The number of units used was ten for all distributions but two-lines, for which two units were used. For all tests, two principal components were extracted. Both Neural Gas for the initialization and NGPCA used the same parameter set as in section 3.2.3. For MPPCA-ext, the number of expectation and maximization steps is either given or the algorithm iterates until convergence. In all tests, the log-likelihood per pattern was evaluated (see section 3.2.3).
Using the ring-line-square distribution with 850 points, the first test shows the importance of a good initialization. Here, the other modifications did not matter. Figure 3.4 shows that the initialization of the center positions with k-means may lead to undesired local maxima.
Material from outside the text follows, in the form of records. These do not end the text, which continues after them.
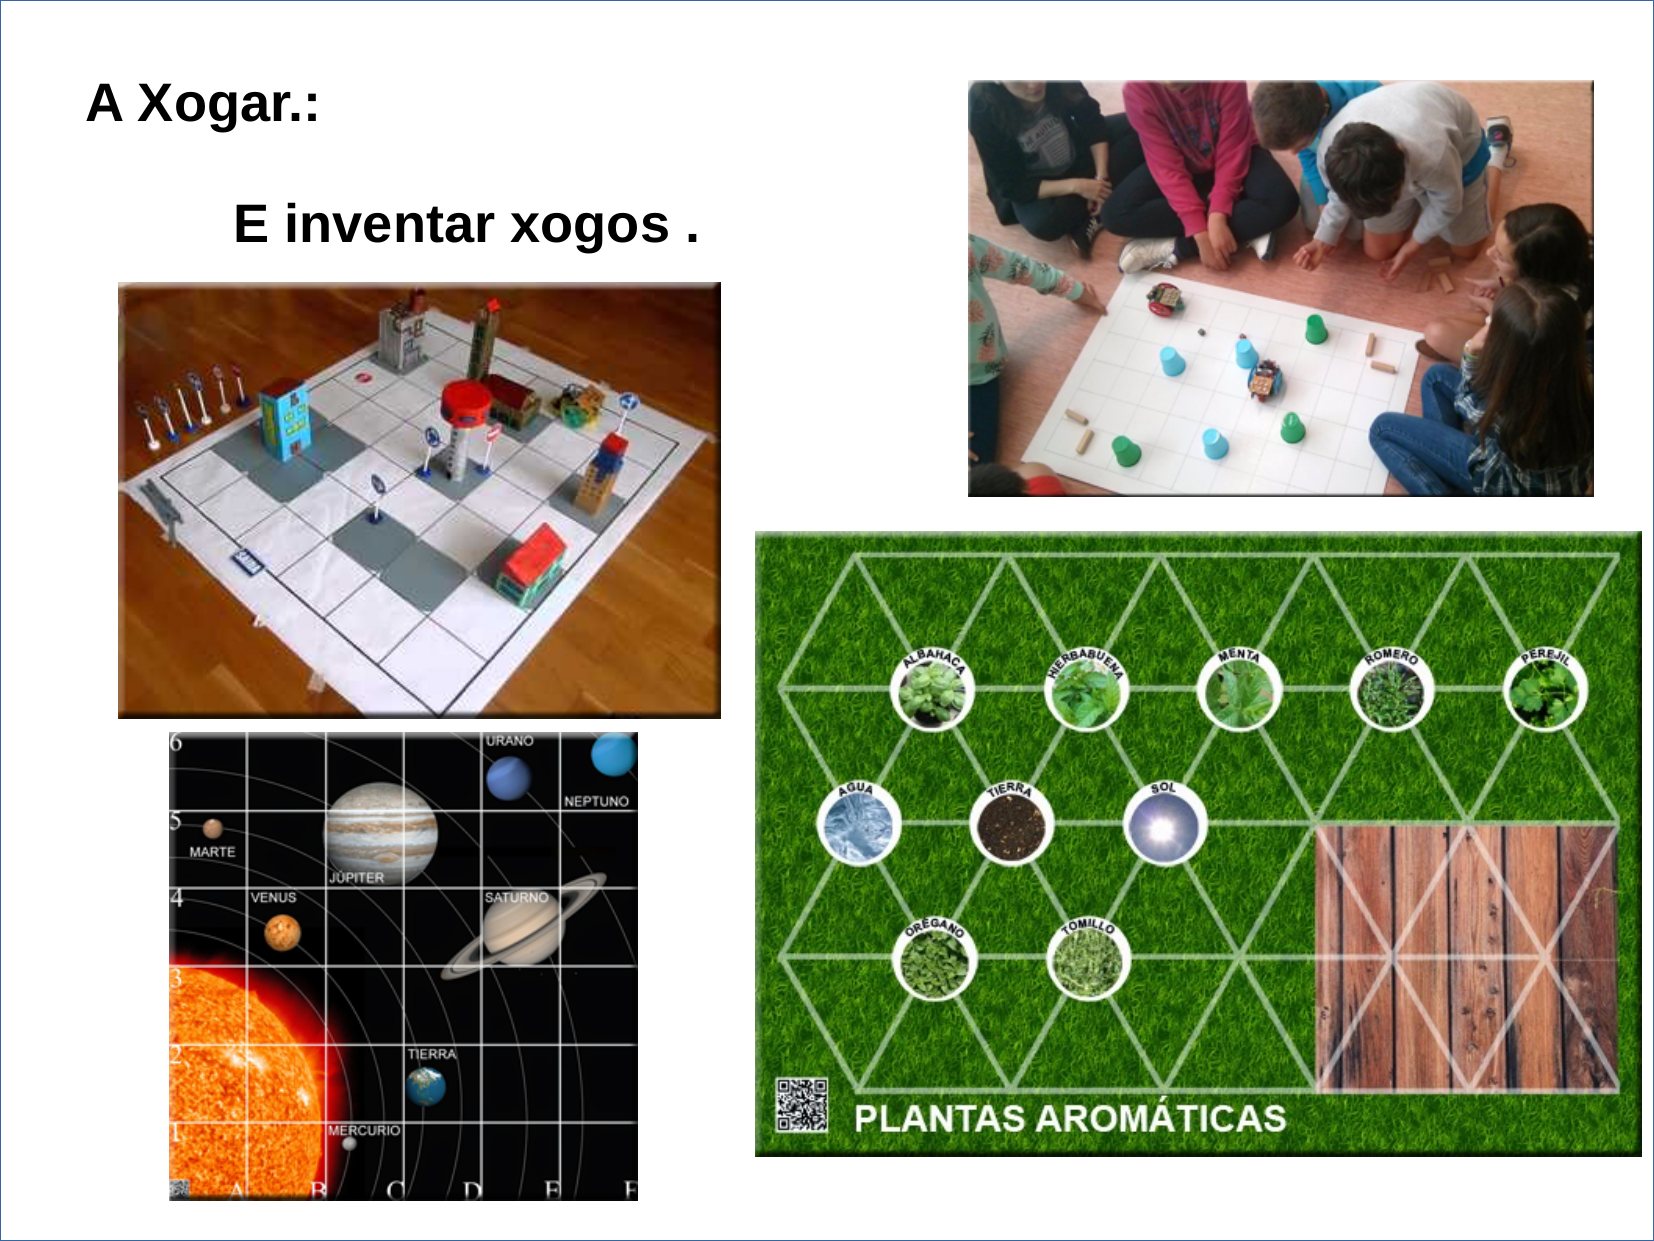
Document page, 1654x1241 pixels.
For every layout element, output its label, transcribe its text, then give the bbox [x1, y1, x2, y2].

picture [169, 732, 638, 1202]
picture [968, 80, 1594, 497]
picture [755, 531, 1642, 1157]
picture [118, 282, 721, 719]
text_box A Xogar.: E inventar xogos . [70, 64, 1630, 1105]
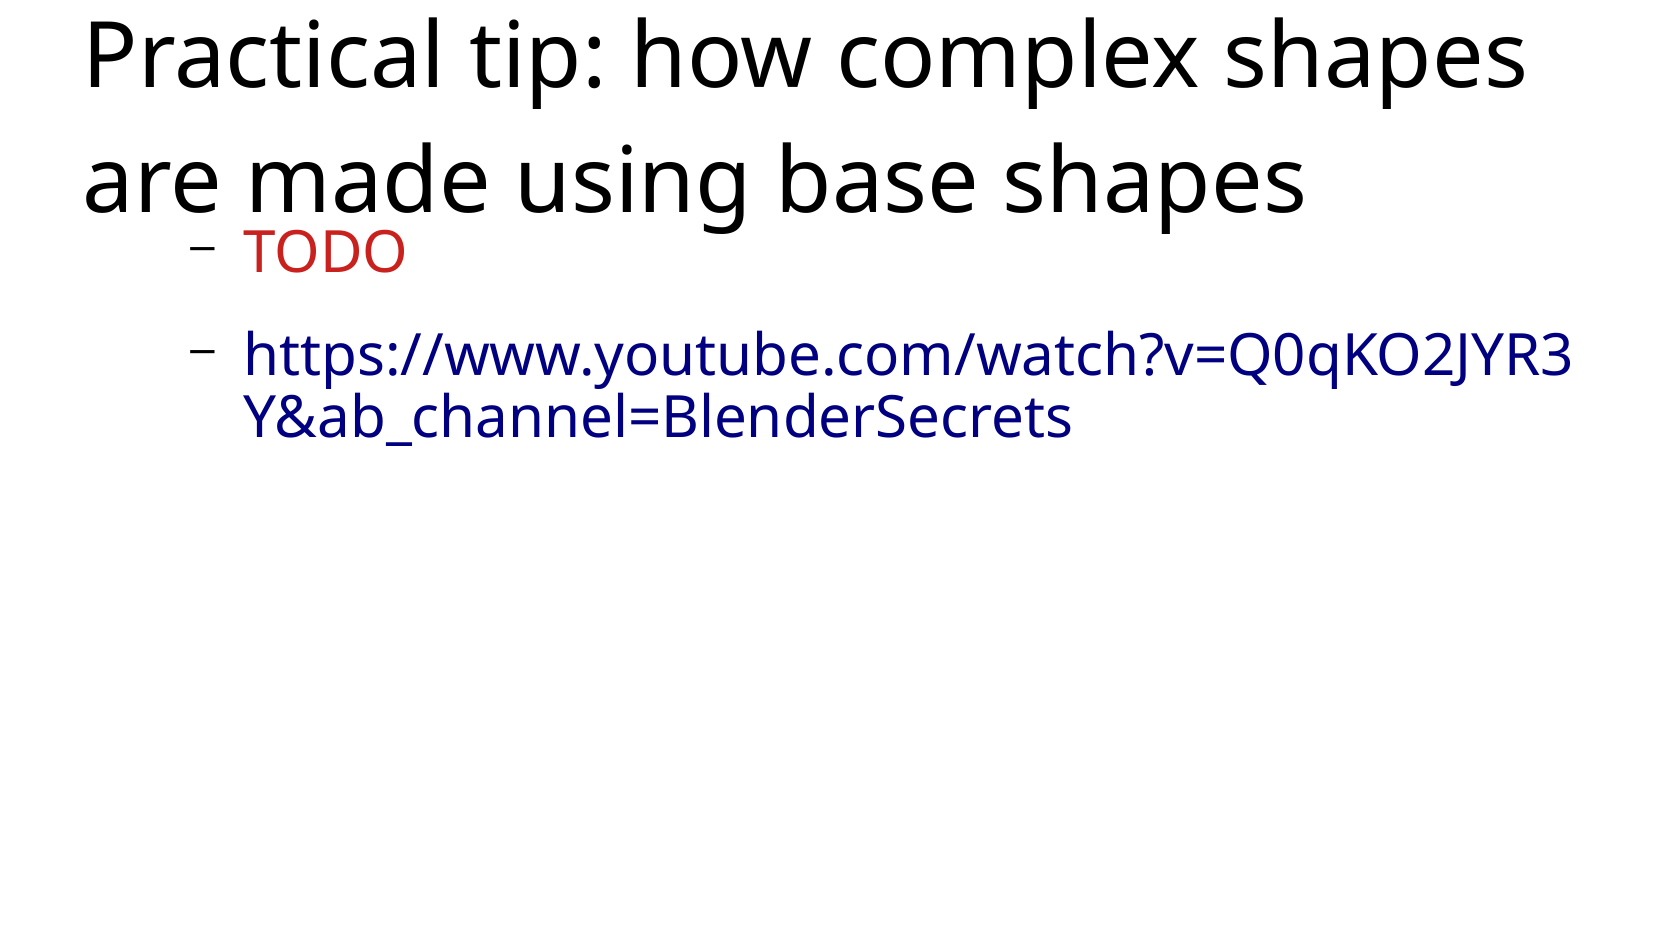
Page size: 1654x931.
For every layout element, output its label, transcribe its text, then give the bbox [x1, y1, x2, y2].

title Practical tip: how complex shapes are made using base shapes [82, 0, 1571, 229]
list TODO https://www.youtube.com/watch?v=Q0qKO2JYR3Y&ab_channel=BlenderSecrets [101, 210, 1591, 751]
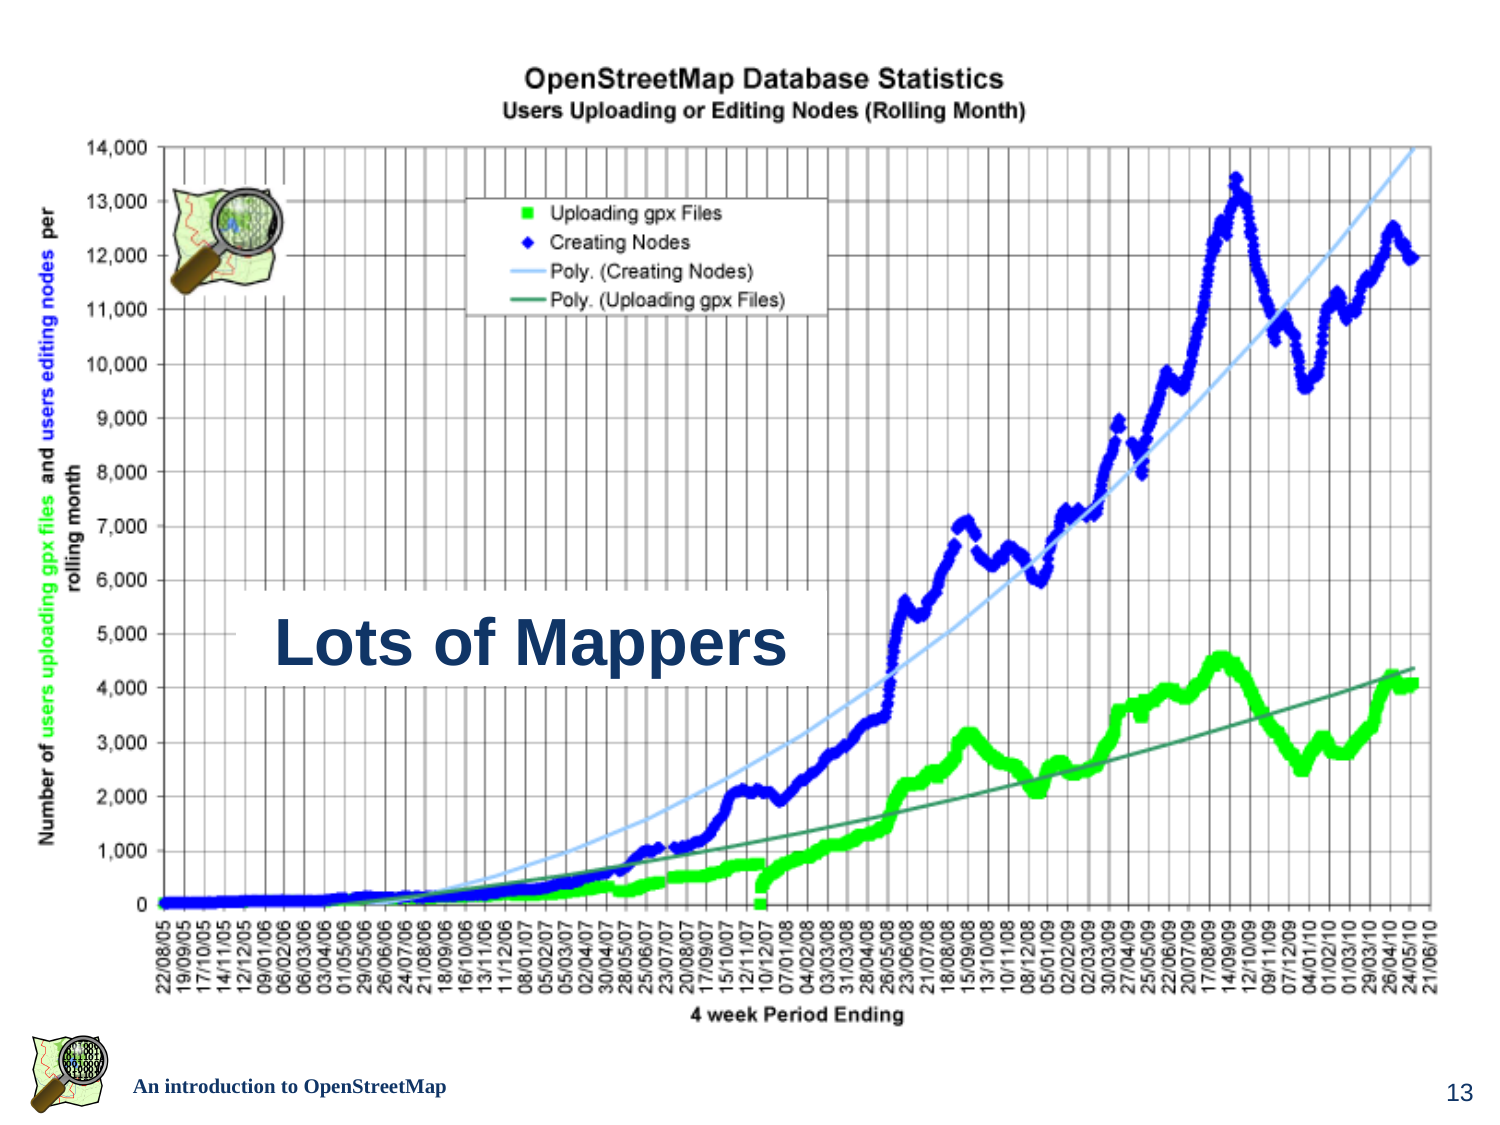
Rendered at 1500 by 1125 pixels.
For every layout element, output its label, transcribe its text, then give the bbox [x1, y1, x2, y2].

title Lots of Mappers [236, 590, 827, 686]
picture [29, 54, 1447, 1114]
On the other hand, the Neural Gas initialization reliably resulted in good model fits (figure 3.5). Over ten separate training cycles, the log-likelihood ranged between -1.663 and -1.653. Figure 3.5 further demonstrates how the ellipses move to fit the distribution better.
|
|
The second test on the same distribution demonstrates that the ellipses can spread meaningful over the distribution after they all overlap at the beginning (figure 3.6)3.1. A PCA extracted the two eigenvectors and the corresponding eigenvalues of the covariance matrix of the pattern set. All ten units started with these eigenvectors and eigenvalues; their centers were distributed around the center of the distribution, with random deviations along the principal component. Prior and posterior probabilities were initially the same for all units. Here, the initialization with a single PCA led to a good model fit. However, this does not work for all distributions; therefore, Neural Gas was used instead. Neural Gas also results in a faster convergence (compare the t values between figure 3.5 and figure 3.6).
Using the sparse ring-line-square set (85 points), the third test shows the occurrence of an empty unit and the consequences of the following correction. Empty units were only observed for sparse distributions. Figure 3.7 illustrates the removal and reappearance of an empty unit. This figure and figure 3.3 already show a comparison between MPPCA-ext, NGPCA, and NGPCA-constV. Before the empty unit correction, the fitted models of MPPCA-ext and NGPCA-constV resembled each other.
|
|
The thin spiral and the two-lines distributions were used for more comparisons between the different algorithms. Figure 3.8.A shows that NGPCA ends up with a dead ellipsoid on the thin spiral. However, the dead ellipsoid can be avoided if the annealing is slower ( tmax = 300 000) (figure 3.8.B). In contrast, NGPCA-constV for slow and fast annealing produces an undesired long ellipsoid that stretches to distant parts of the distribution (figure 3.8.C). Like the slow NGPCA, MPPCA-ext produces a good fitted model (figure 3.8.D). The next test shows an example on which MPPCA-ext failed. Using the two-lines distribution, the expectation-maximization iteration ends in an inappropriate local maximum because the Neural Gas initialization cannot distinguish between the two lines (figure 3.9.A). In contrast, both NGPCA variants can cope with the two-lines distribution (figure 3.9.B).